No driver loves a left turn against traffic. They’re just a pain, especially if you’re trying to get on a highway and have no other options but to wait around hoping for a break in the stream of cars. But the left turn to a highway on-ramp may soon be a thing of the past, according to CityLab. More and more areas are embracing divergent diamond interchanges, an odd-looking road configuration that makes funneling traffic onto expressways far safer.
The diverging diamond interchange involves criss-crossing lanes that mean no more turns against traffic. Instead, traffic flows around medians and merges together in ribbons that allow you to navigate in any direction, peeling off to merge onto the on-ramp rather than making left-hand turns at a right angle. As a result, traffic doesn’t have to stop as often—sort of like with a roundabout design. Pedestrians and bikes flow the same way, separated from traffic, meaning they, too, have to stop less often. Like so:
The idea was first proposed in the early 2000s by a transportation graduate student, but it's only now beginning to catch on in North America. There are almost 90 locations throughout the U.S. where they’re either in use or in the works. The city of Calgary just opened one, as did Sarasota, Florida, and Washington County, Pennsylvania.
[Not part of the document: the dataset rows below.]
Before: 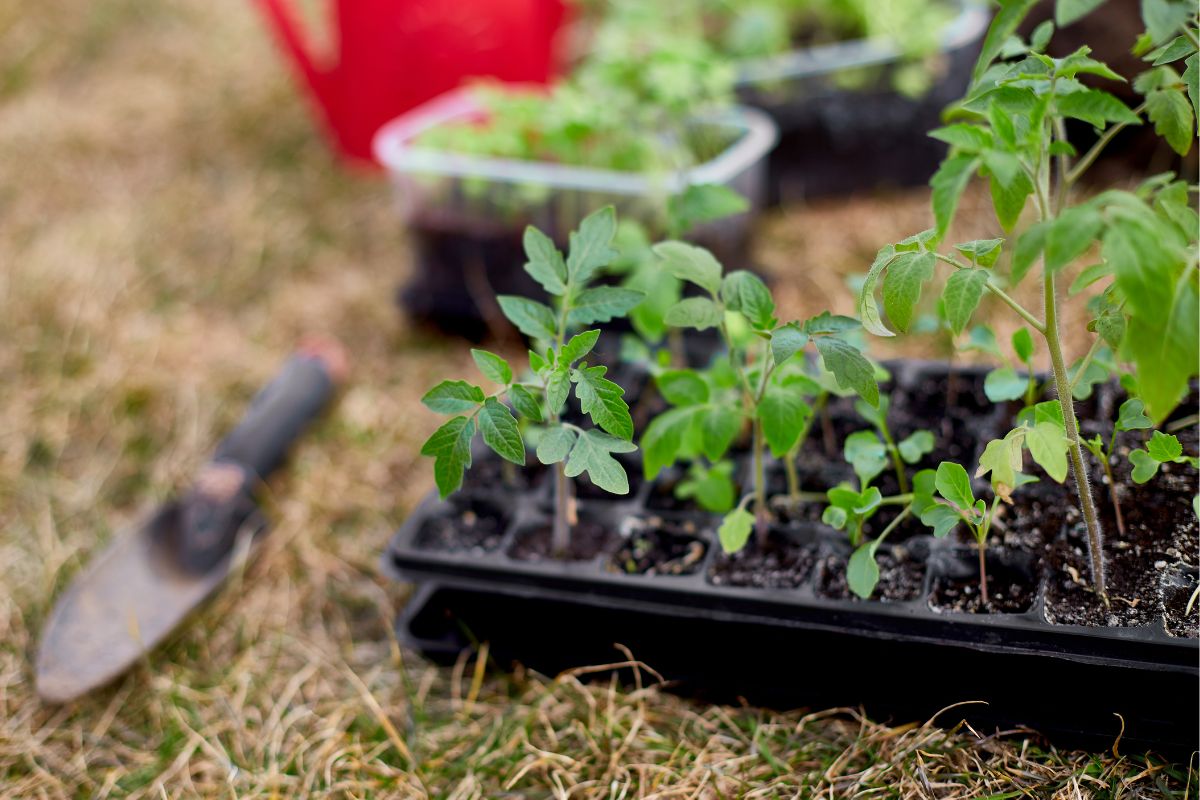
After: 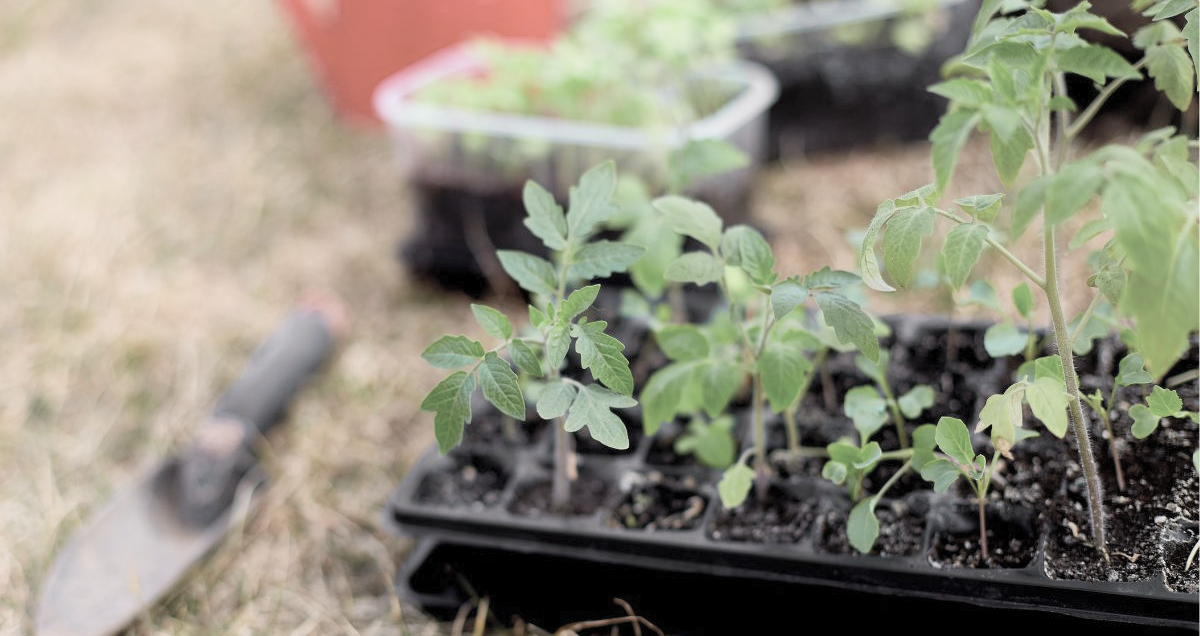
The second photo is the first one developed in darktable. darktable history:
shadows and highlights: shadows -55.39, highlights 84.64, soften with gaussian
crop and rotate: top 5.657%, bottom 14.841%
contrast brightness saturation: brightness 0.185, saturation -0.498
Though it takes some getting used to, the design has real safety impacts. In the first five years of the first one of these interchanges in the U.S.—in Springfield, Missouri—left turn-related crashes were totally eliminated, and total car crashes were reduced by 46 percent. The Department of Transportation also found that these road designs significantly reduce the cost of interchanges, since they require fewer lanes to handle heavy flows of traffic.
Cheap and safe? Sounds like you’ll be seeing a lot more diverging diamonds on your road trips.